Non‐specific phospholipase C1 affects silicon distribution and mechanical strength in stem nodes of rice

Summary Silicon, the second abundant element in the crust, is beneficial for plant growth, mechanical strength, and stress responses. Here we show that manipulation of the non‐specific phospholipase C1, NPC 1, alters silicon content in nodes and husks of rice ( Oryza sativa ). Silicon content in NPC 1 ‐overexpressing ( OE ) plants was decreased in nodes but increased in husks compared to wild‐type, whereas RNA i suppression of NPC 1 resulted in the opposite changes to those of NPC 1‐ OE plants. NPC 1 from rice hydrolyzed phospholipids and galactolipids to generate diacylglycerol that can be phosphorylated to phosphatidic acid.

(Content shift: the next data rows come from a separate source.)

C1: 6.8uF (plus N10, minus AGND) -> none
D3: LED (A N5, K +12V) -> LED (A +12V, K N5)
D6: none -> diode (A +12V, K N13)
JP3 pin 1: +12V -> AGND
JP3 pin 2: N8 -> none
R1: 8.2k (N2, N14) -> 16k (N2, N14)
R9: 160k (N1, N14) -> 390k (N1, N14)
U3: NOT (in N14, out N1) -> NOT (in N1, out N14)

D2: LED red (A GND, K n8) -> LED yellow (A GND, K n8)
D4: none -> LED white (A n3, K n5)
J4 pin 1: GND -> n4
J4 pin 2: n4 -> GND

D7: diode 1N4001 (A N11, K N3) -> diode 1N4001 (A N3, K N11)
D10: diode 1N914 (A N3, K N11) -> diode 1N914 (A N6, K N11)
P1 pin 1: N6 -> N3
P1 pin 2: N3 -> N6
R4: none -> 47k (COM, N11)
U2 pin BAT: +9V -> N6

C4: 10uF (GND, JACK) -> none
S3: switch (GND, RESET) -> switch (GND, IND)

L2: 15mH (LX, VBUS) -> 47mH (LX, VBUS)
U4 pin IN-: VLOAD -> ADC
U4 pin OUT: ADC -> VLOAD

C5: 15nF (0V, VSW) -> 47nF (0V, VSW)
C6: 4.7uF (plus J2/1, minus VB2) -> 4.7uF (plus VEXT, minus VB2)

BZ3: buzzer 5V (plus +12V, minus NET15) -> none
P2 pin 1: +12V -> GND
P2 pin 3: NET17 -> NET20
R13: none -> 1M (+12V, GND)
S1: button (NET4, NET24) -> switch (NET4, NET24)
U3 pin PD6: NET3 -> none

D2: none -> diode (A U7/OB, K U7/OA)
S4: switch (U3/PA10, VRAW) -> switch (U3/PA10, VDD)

Phosphatidic acid interacts with Lsi6, a silicon transporter that is expressed at the highest level in nodes. In addition, the node cells of NPC 1 ‐ OE plants have lower contents of cellulose and hemicellulose, and thinner sclerenchyma and vascular bundle fibre cells than wild‐type plants; whereas NPC 1‐ RNA i plants displayed the opposite changes. These data indicate that NPC 1 modulates silicon distribution and secondary cell wall deposition in nodes and grains, affecting mechanical strength and seed shattering.